** Data to use follows **
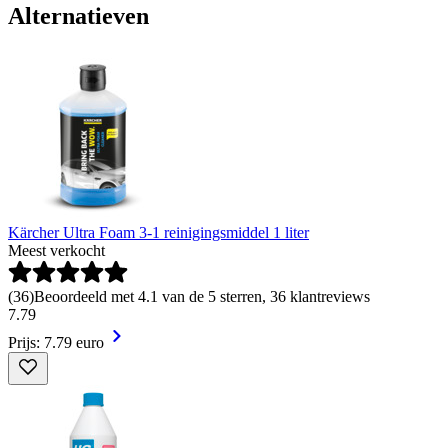
Alternatieven
Kärcher Ultra Foam 3-1 reinigingsmiddel 1 liter
Meest verkocht
(
36
)
Beoordeeld met 4.1 van de 5 sterren, 36 klantreviews
7
.
79
Prijs: 7.79 euro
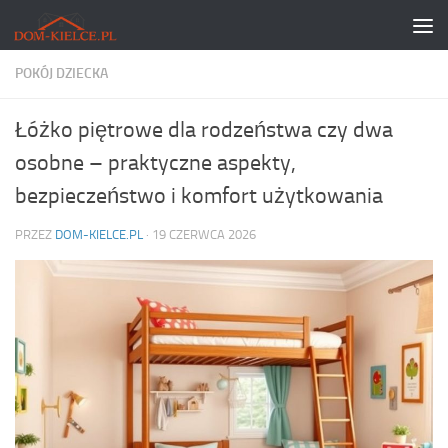
Skip to content
POKÓJ DZIECKA
Łóżko piętrowe dla rodzeństwa czy dwa
osobne – praktyczne aspekty,
bezpieczeństwo i komfort użytkowania
PRZEZ
DOM-KIELCE.PL
·
19 CZERWCA 2026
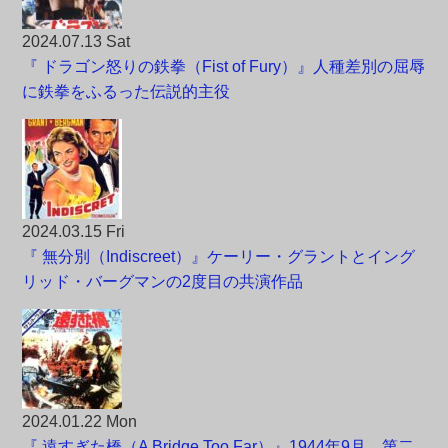
2024.07.13 Sat
『 ドラゴン怒りの鉄拳（Fist of Fury）』人種差別の屈辱
に鉄拳をふるった伝説的主役
2024.03.15 Fri
『 無分別（Indiscreet）』ケーリー・グラントとイング
リッド・バーグマンの2度目の共演作品
2024.01.22 Mon
『 遠すぎた橋（A Bridge Too Far）』1944年9月、第二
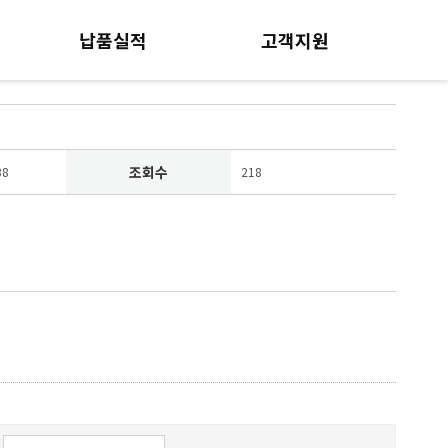
납품실적
고객지원
조회수
38
218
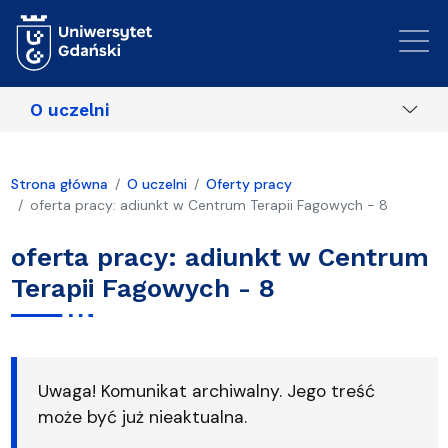
Przejdź do treści
O uczelni
Strona główna
O uczelni
Oferty pracy
oferta pracy: adiunkt w Centrum Terapii Fagowych - 8
oferta pracy: adiunkt w Centrum
Terapii Fagowych - 8
Uwaga! Komunikat archiwalny. Jego treść
może być już nieaktualna.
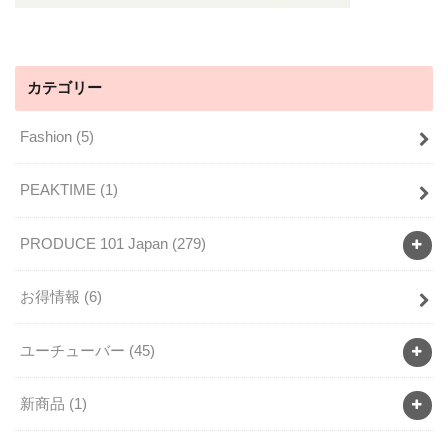
カテゴリー
Fashion
(5)
PEAKTIME
(1)
PRODUCE 101 Japan
(279)
お得情報
(6)
ユーチューバー
(45)
新商品
(1)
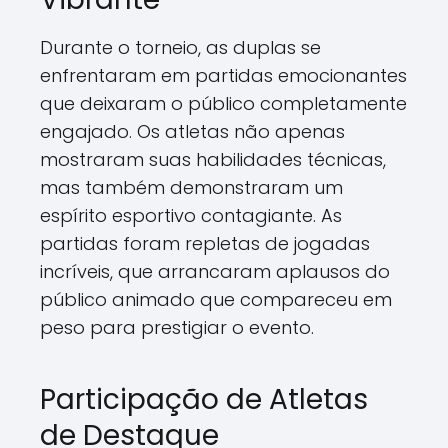
Durante o torneio, as duplas se
enfrentaram em partidas emocionantes
que deixaram o público completamente
engajado. Os atletas não apenas
mostraram suas habilidades técnicas,
mas também demonstraram um
espírito esportivo contagiante. As
partidas foram repletas de jogadas
incríveis, que arrancaram aplausos do
público animado que compareceu em
peso para prestigiar o evento.
Participação de Atletas
de Destaque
** End of Data to use **
Exercise directions -> Reproduce every line of text from the listing above word for word, omitting the pictures.

Expected answer ->
Alternatieven
Kärcher Ultra Foam 3-1 reinigingsmiddel 1 liter
Meest verkocht
(
36
)
Beoordeeld met 4.1 van de 5 sterren, 36 klantreviews
7
.
79
Prijs: 7.79 euro
Skip to content
POKÓJ DZIECKA
Łóżko piętrowe dla rodzeństwa czy dwa
osobne – praktyczne aspekty,
bezpieczeństwo i komfort użytkowania
PRZEZ
DOM-KIELCE.PL
·
19 CZERWCA 2026
2024.07.13 Sat
『 ドラゴン怒りの鉄拳（Fist of Fury）』人種差別の屈辱
に鉄拳をふるった伝説的主役
2024.03.15 Fri
『 無分別（Indiscreet）』ケーリー・グラントとイング
リッド・バーグマンの2度目の共演作品
2024.01.22 Mon
『 遠すぎた橋（A Bridge Too Far）』1944年9月、第二
납품실적
고객지원
조회수
38
218
Przejdź do treści
O uczelni
Strona główna
O uczelni
Oferty pracy
oferta pracy: adiunkt w Centrum Terapii Fagowych - 8
oferta pracy: adiunkt w Centrum
Terapii Fagowych - 8
Uwaga! Komunikat archiwalny. Jego treść
może być już nieaktualna.
カテゴリー
Fashion
(5)
PEAKTIME
(1)
PRODUCE 101 Japan
(279)
お得情報
(6)
ユーチューバー
(45)
新商品
(1)
Durante o torneio, as duplas se
enfrentaram em partidas emocionantes
que deixaram o público completamente
engajado. Os atletas não apenas
mostraram suas habilidades técnicas,
mas também demonstraram um
espírito esportivo contagiante. As
partidas foram repletas de jogadas
incríveis, que arrancaram aplausos do
público animado que compareceu em
peso para prestigiar o evento.
Participação de Atletas
de Destaque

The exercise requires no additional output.